“Bu kitap, ardı ardına sıralanıp, aşk tutkusunu oluşturan bin bir çeşit duyguyu, mantığın, matematiğin yolundan giderek, olabildiğince yalın bir şekilde izah etmeye çalışıyor.” Stendhal, 1822 yılında son halini verdiği Aşka Dair isimli yapıtını, 1826 yılında eklediği önsözde bu sözcüklerle tarif eder. Aşka Dair, aşk adı verilen bilinmezi izah etmek adına, büyük yazar tarafından ortaya konmuş bir teori denemesi niteliğindedir.

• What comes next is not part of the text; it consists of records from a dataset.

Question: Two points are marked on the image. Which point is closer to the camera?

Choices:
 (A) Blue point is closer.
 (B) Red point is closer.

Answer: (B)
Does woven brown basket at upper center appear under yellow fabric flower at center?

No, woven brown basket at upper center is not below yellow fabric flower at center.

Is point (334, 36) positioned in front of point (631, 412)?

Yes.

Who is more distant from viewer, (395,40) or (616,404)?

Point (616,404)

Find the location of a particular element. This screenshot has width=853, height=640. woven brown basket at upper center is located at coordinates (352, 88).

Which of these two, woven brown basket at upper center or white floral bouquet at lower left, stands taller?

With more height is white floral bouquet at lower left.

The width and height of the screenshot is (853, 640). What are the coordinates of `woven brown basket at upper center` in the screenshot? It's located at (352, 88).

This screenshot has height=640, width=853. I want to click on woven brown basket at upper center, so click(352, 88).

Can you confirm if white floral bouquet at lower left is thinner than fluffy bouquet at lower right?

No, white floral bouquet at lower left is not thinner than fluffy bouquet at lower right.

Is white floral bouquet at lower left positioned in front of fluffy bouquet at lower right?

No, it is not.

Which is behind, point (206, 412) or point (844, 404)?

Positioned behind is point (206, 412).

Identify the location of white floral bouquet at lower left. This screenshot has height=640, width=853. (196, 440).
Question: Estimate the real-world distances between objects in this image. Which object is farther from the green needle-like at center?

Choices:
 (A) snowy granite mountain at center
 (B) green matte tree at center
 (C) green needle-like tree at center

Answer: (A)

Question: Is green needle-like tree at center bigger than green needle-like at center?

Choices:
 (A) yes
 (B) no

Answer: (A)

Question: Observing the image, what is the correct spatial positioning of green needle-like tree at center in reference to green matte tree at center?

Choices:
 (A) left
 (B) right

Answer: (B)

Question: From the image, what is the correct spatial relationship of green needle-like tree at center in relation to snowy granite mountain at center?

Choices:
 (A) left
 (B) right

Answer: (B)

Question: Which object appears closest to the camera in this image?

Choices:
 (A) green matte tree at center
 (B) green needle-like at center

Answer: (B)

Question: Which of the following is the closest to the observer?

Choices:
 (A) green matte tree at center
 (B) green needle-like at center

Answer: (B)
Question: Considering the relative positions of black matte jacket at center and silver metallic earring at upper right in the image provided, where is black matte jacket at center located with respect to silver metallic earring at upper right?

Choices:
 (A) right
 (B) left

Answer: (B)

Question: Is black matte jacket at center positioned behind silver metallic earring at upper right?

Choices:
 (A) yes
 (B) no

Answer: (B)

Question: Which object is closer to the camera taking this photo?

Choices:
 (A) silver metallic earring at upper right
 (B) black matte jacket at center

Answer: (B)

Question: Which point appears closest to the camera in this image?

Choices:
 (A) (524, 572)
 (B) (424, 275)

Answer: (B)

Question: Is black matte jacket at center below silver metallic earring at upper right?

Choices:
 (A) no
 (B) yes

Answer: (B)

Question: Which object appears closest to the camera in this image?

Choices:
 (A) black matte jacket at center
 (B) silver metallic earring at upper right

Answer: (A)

Stendhal, ondokuzuncu yüzyıl Avrupasında, özellikle İtalya ve Fransa’da, saray avlularında, edebiyat salonlarındaki sohbetlerde, sokaklarda, evlerde izlediği insanlarda, dinlediği hikayelerde, fakat en önemlisi kendi yüreğinde, “her evresi ayrı bir güzelliğe sahip olan bu tutkuya” dair biriktirdiği sözcüklerle Aşka Dair’e hayat verir. Başka isimlerin ağzından, çoğu zaman, kendi yüreğinin hikayesidir bu yapıt.
Öte yandan, bir ideoloji tasviri ve toplum tarihidir Aşka Dair. Ondokuzuncu yüzyılın ortalarına doğru, gücünü giderek yitiren aristokrasi ile altın çağını yaşamaya hazırlanan burjuvazinin kesişen dünyasında, Avrupa toplumunu, aşk denen muammayı merkeze yerleştirerek resmeder Stendhal. Kadının, bu geçiş dönemindeki konumunu ve durumunu, devlet politikasının aşk denen tutku ile çekişmesini, aşkın, dünyanın farklı coğrafya ve yönetim biçimlerindeki değişimini ortaya koyması bakımından büyük önem taşıyan bu yapıtında, Fransız edebiyatının büyük yazarı Stendhal, belki de başka yapıtlarında olmadığı kadar kendisiyle başbaşadır:
Kayıtsız olmak için nasıl da çırpınıyorum. Söyleyecek çok sözü olduğunu zanneden yüreğimi sessizliğe gömmek istiyorum. Satırlara bütünüyle bir hakikati döktüğümü sandığım her an, bir iç çekişten ötesini yazamadığım korkusuyla sarsılıyorum.